(Saved data entries)
-------
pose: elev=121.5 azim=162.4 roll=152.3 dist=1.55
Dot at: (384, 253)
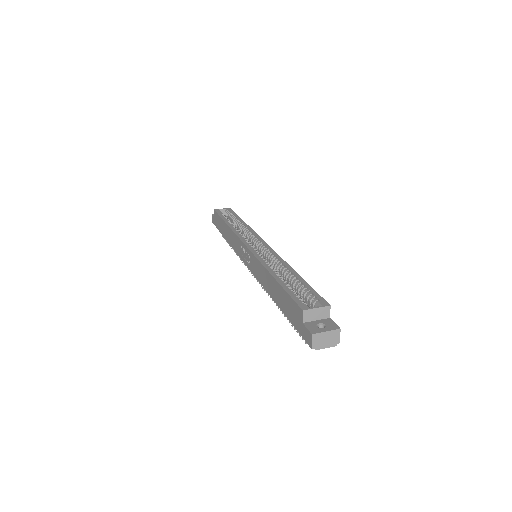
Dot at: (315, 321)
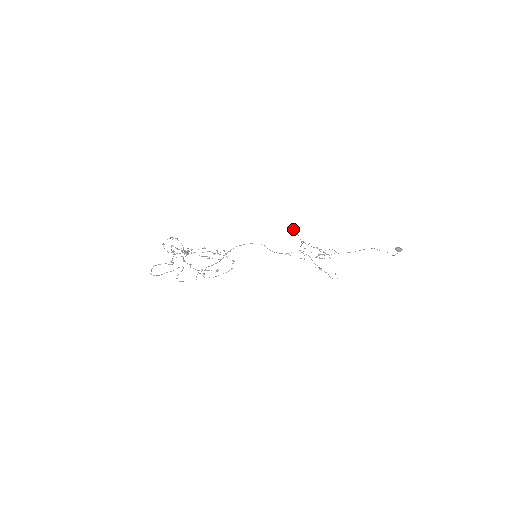
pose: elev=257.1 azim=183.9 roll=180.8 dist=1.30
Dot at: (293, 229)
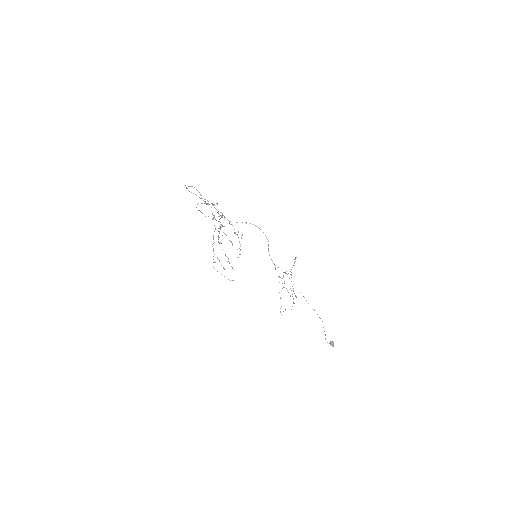
Dot at: (296, 257)
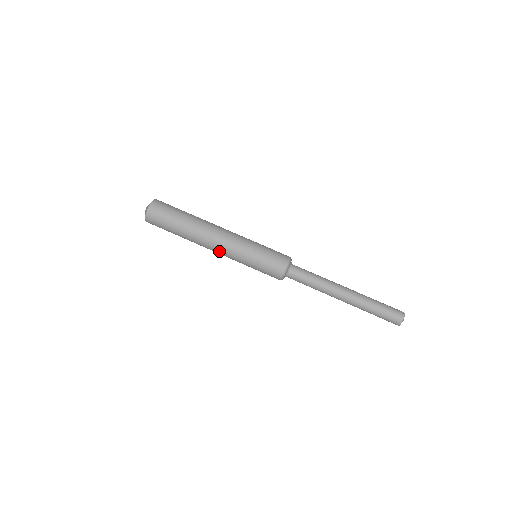
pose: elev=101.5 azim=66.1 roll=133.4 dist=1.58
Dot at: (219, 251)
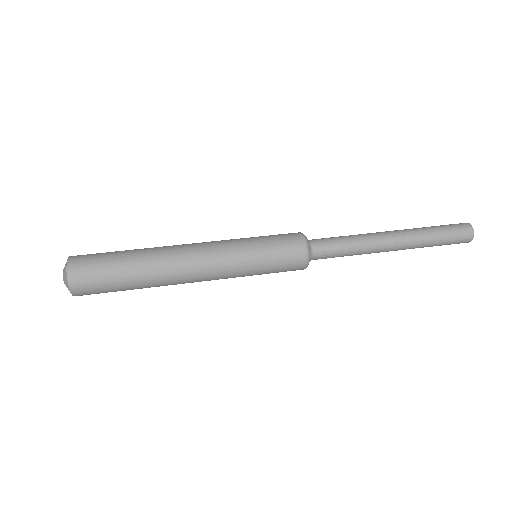
Dot at: (204, 261)
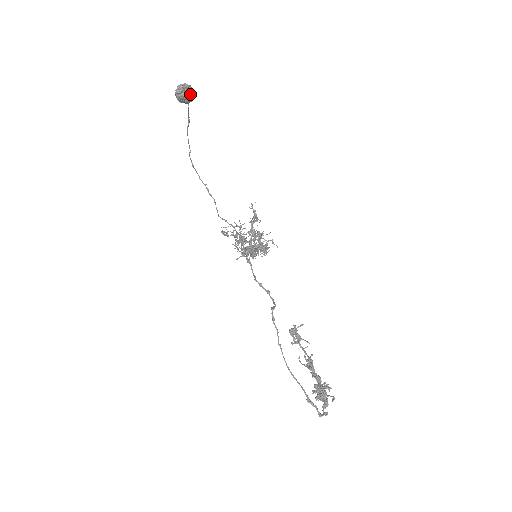
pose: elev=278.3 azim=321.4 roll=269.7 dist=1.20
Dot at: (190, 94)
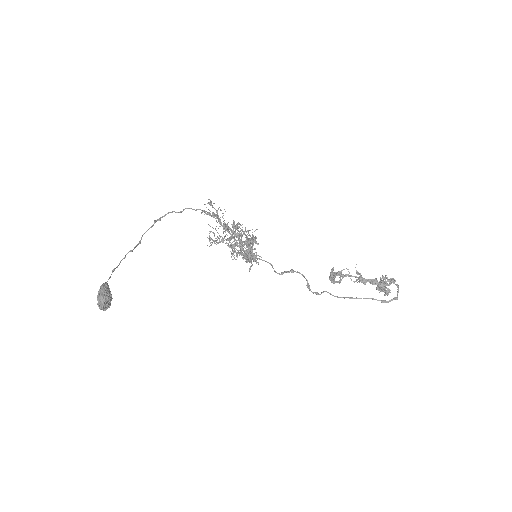
Dot at: (107, 296)
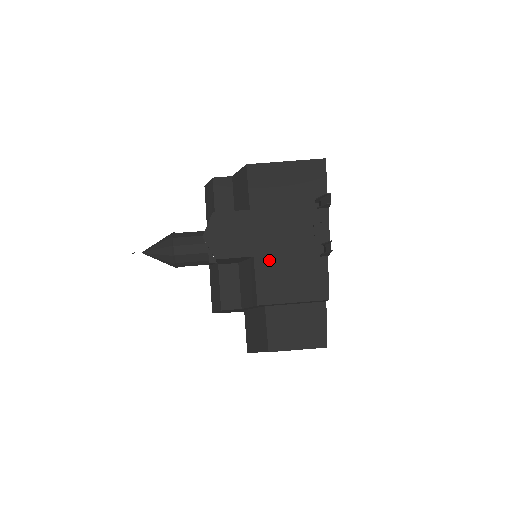
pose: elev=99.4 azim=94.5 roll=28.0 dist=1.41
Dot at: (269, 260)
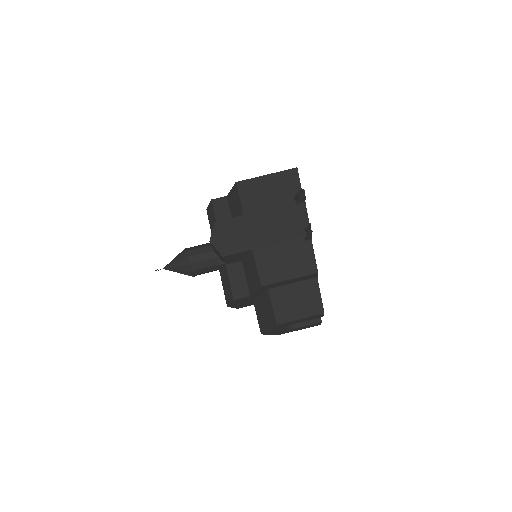
Dot at: (265, 250)
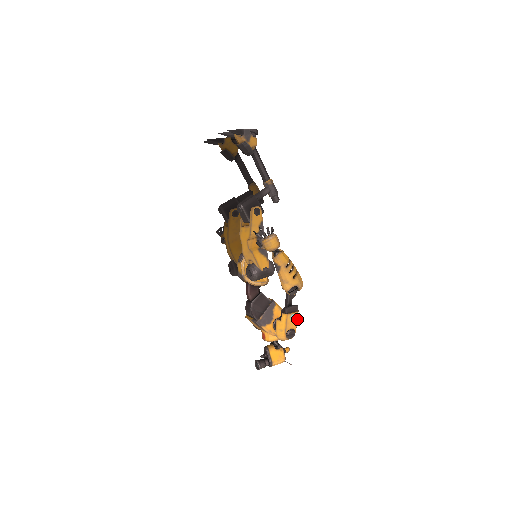
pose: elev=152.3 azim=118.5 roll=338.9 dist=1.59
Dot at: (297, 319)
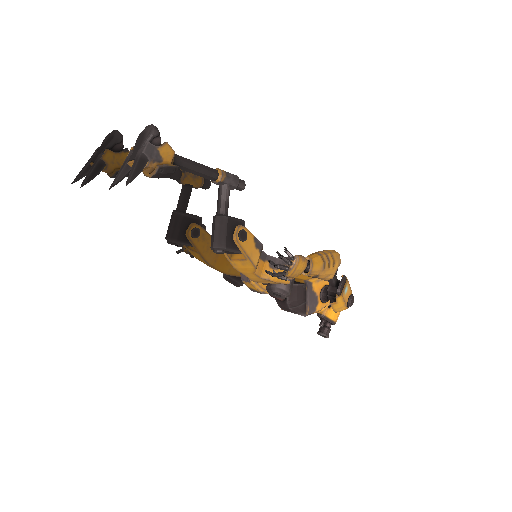
Dot at: (349, 285)
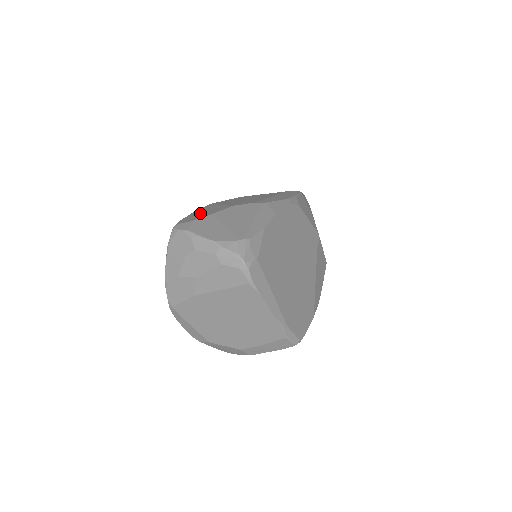
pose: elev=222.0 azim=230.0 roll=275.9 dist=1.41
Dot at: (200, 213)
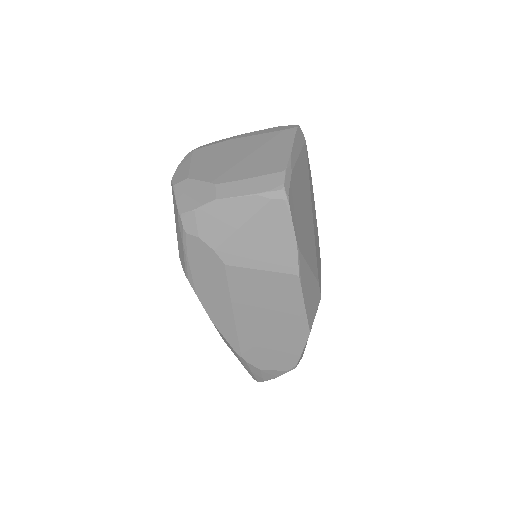
Dot at: occluded
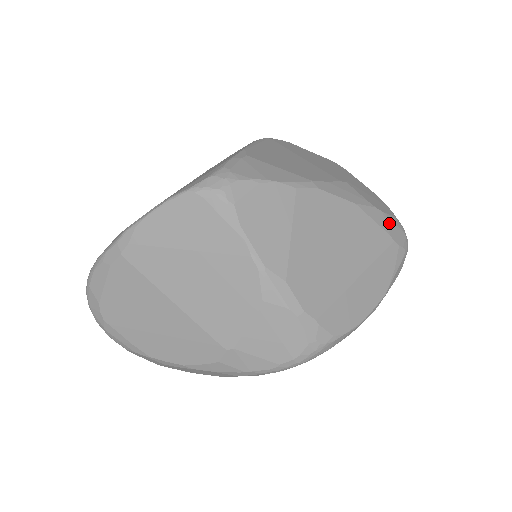
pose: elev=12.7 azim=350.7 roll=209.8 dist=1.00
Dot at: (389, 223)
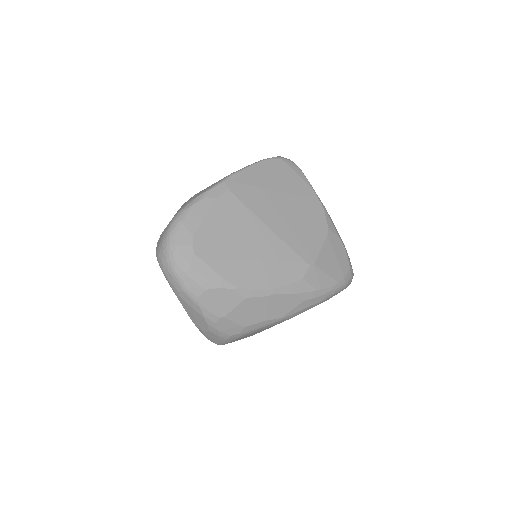
Dot at: occluded
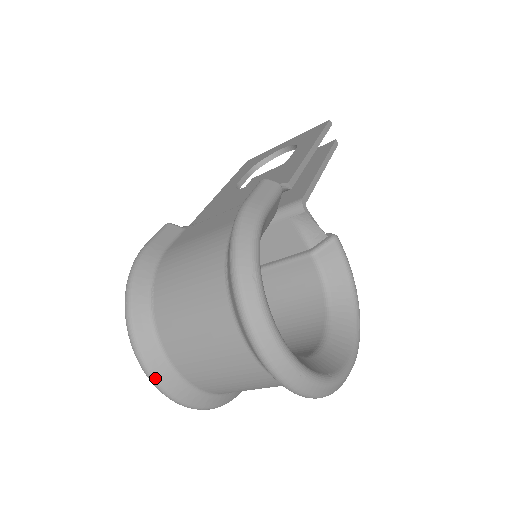
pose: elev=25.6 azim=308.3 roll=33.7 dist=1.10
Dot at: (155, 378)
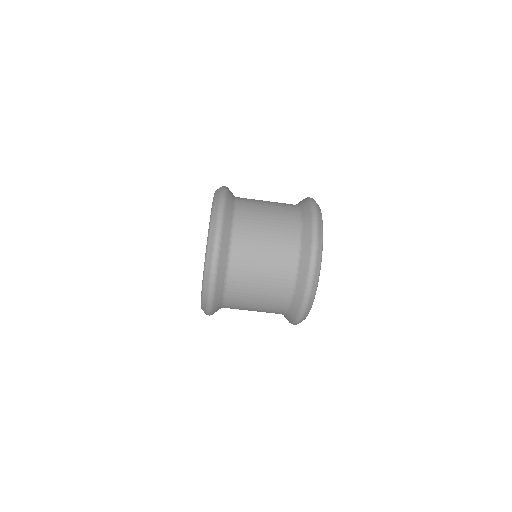
Dot at: (223, 219)
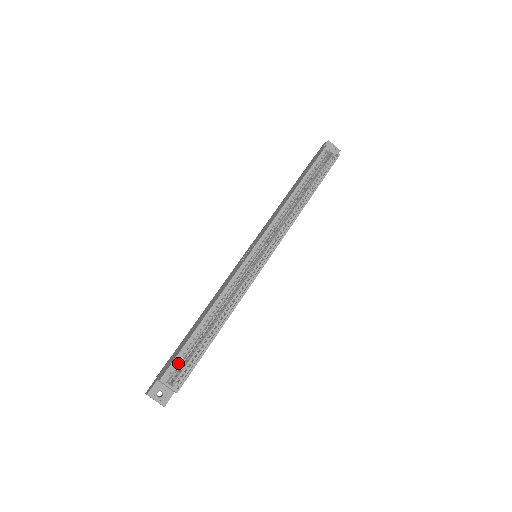
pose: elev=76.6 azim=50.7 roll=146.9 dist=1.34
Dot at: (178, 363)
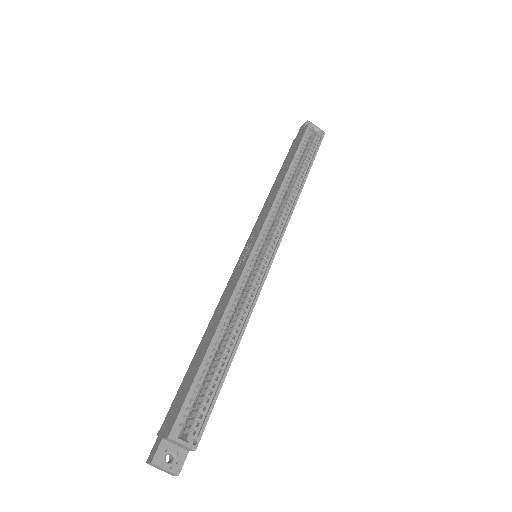
Dot at: (188, 408)
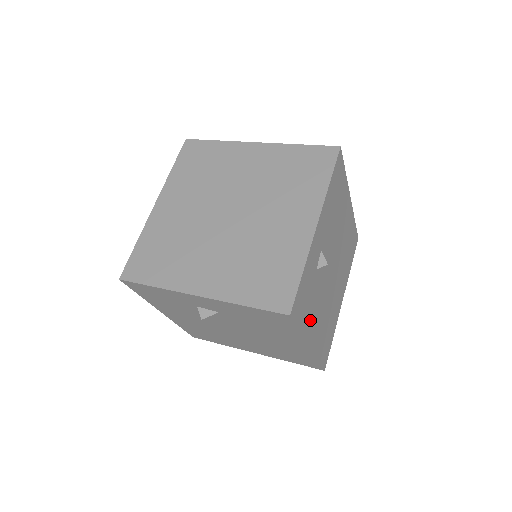
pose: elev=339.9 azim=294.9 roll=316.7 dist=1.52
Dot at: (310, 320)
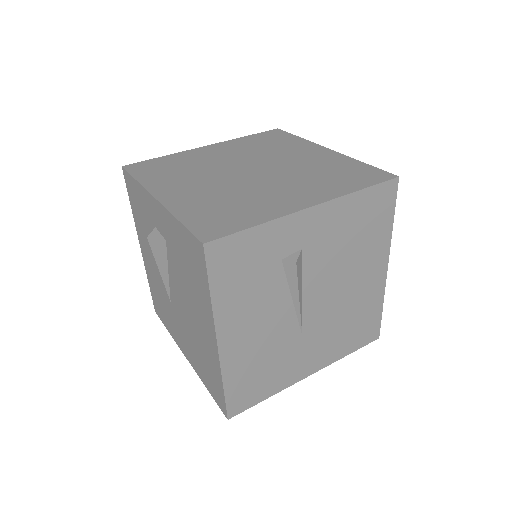
Dot at: (236, 307)
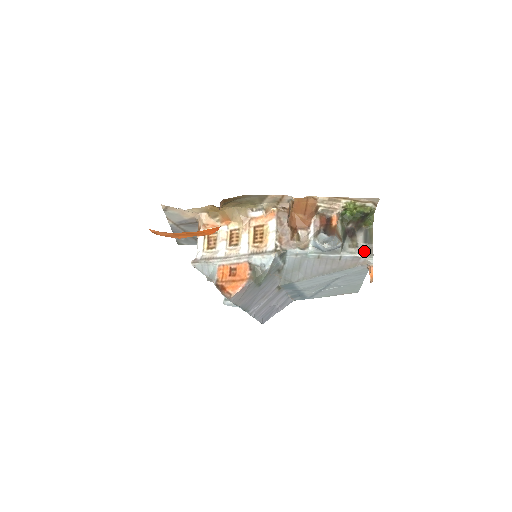
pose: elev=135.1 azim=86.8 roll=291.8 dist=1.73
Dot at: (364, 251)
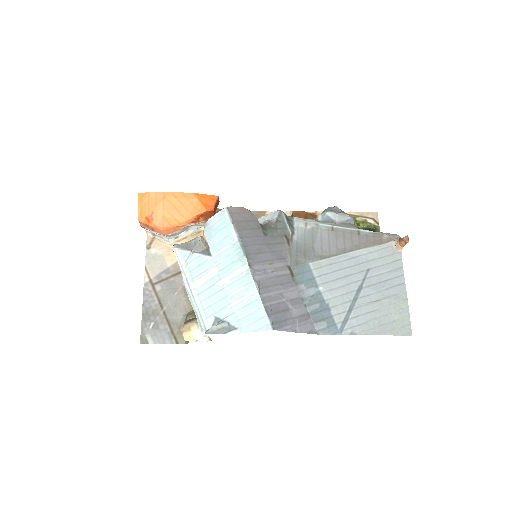
Dot at: occluded
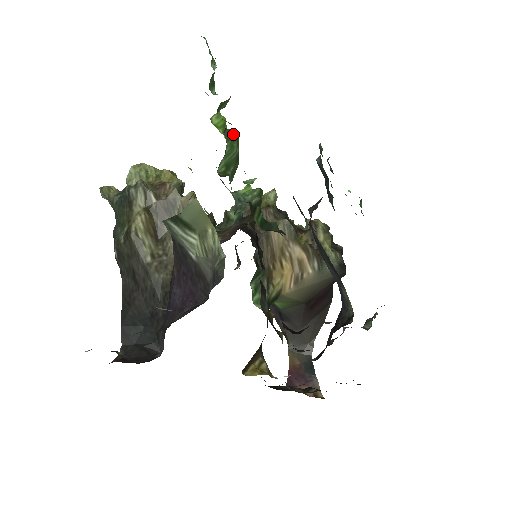
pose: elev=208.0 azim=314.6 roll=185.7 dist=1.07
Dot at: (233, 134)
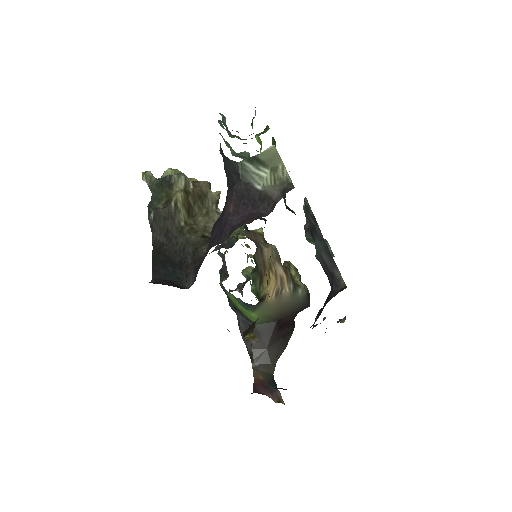
Dot at: (275, 144)
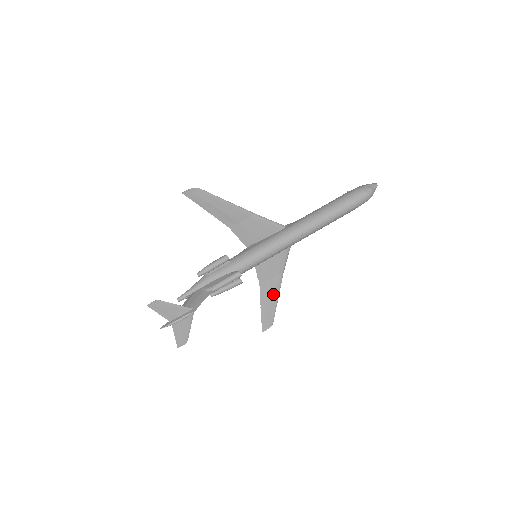
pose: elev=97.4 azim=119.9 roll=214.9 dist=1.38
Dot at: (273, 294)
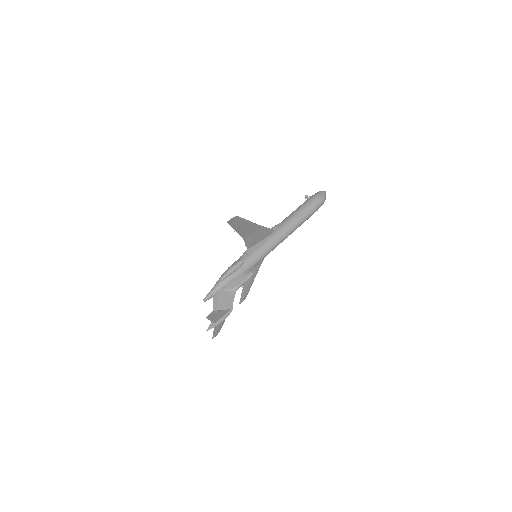
Dot at: (253, 277)
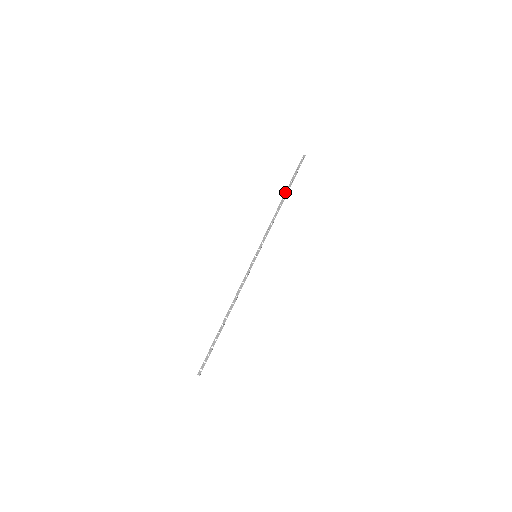
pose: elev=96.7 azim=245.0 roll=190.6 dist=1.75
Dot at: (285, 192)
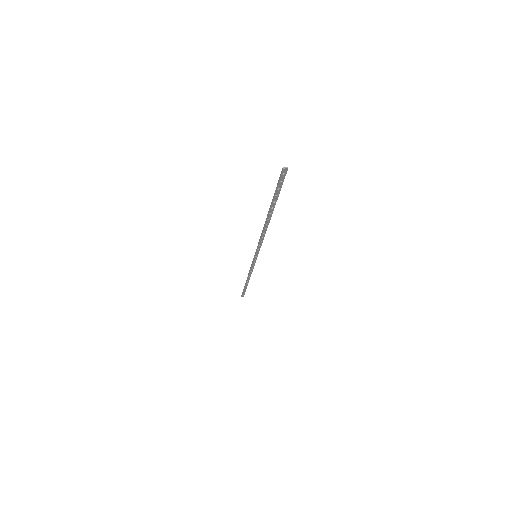
Dot at: (245, 283)
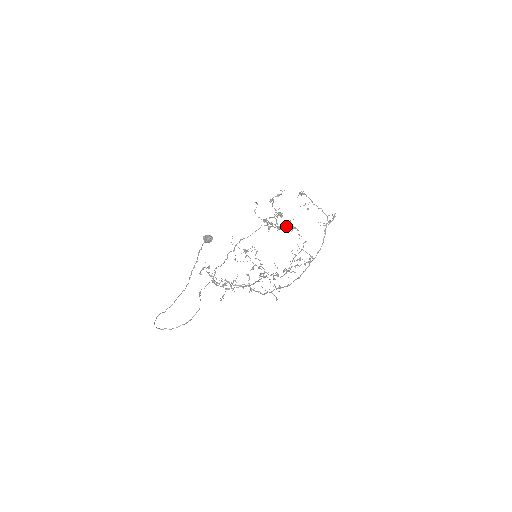
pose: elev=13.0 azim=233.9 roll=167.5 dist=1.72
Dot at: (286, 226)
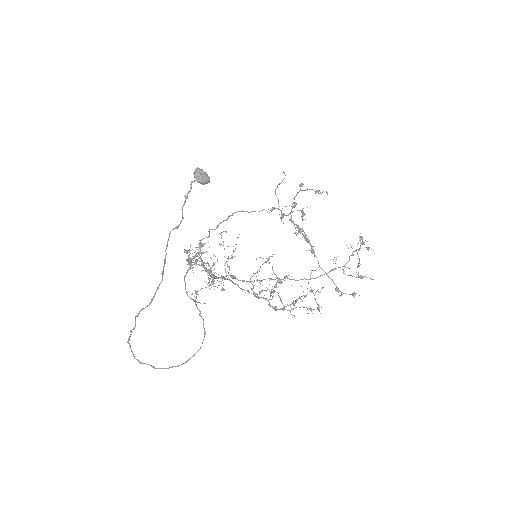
-------
▸ **What you are asked to do**:
Rewrite the records from the line that contains "pose: elev=257.1 azim=183.9" through the line that contains "Dot at: (236, 307)", both included, as a Markdown table with columns Row and Line, where each row gives a sequential number and one line. Skip any blank lines and leave out the pictures.

▸ **Final answer**:
| Row | Line |
|---|---|
| 1 | pose: elev=257.1 azim=183.9 roll=180.8 dist=1.30 |
| 2 | Dot at: (293, 229) |
| 3 | Dot at: (296, 257) |
| 4 | pose: elev=101.5 azim=66.1 roll=133.4 dist=1.58 |
| 5 | Dot at: (219, 251) |
| 6 | Dot at: (204, 261) |
| 7 | pose: elev=278.3 azim=321.4 roll=269.7 dist=1.20 |
| 8 | Dot at: (190, 94) |
| 9 | Dot at: (107, 296) |
| 10 | pose: elev=99.4 azim=94.5 roll=28.0 dist=1.41 |
| 11 | Dot at: (269, 260) |
| 12 | Dot at: (265, 250) |
| 13 | pose: elev=152.3 azim=118.5 roll=338.9 dist=1.59 |
| 14 | Dot at: (297, 319) |
| 15 | Dot at: (349, 285) |
| 16 | pose: elev=222.0 azim=230.0 roll=275.9 dist=1.41 |
| 17 | Dot at: (200, 213) |
| 18 | Dot at: occluded |
| 19 | pose: elev=12.7 azim=350.7 roll=209.8 dist=1.00 |
| 20 | Dot at: (389, 223) |
| 21 | Dot at: occluded |
| 22 | pose: elev=25.6 azim=308.3 roll=33.7 dist=1.10 |
| 23 | Dot at: (155, 378) |
| 24 | Dot at: (223, 219) |
| 25 | pose: elev=76.6 azim=50.7 roll=146.9 dist=1.34 |
| 26 | Dot at: (178, 363) |
| 27 | Dot at: (188, 408) |
| 28 | pose: elev=339.9 azim=294.9 roll=316.7 dist=1.52 |
| 29 | Dot at: (310, 320) |
| 30 | Dot at: (236, 307) |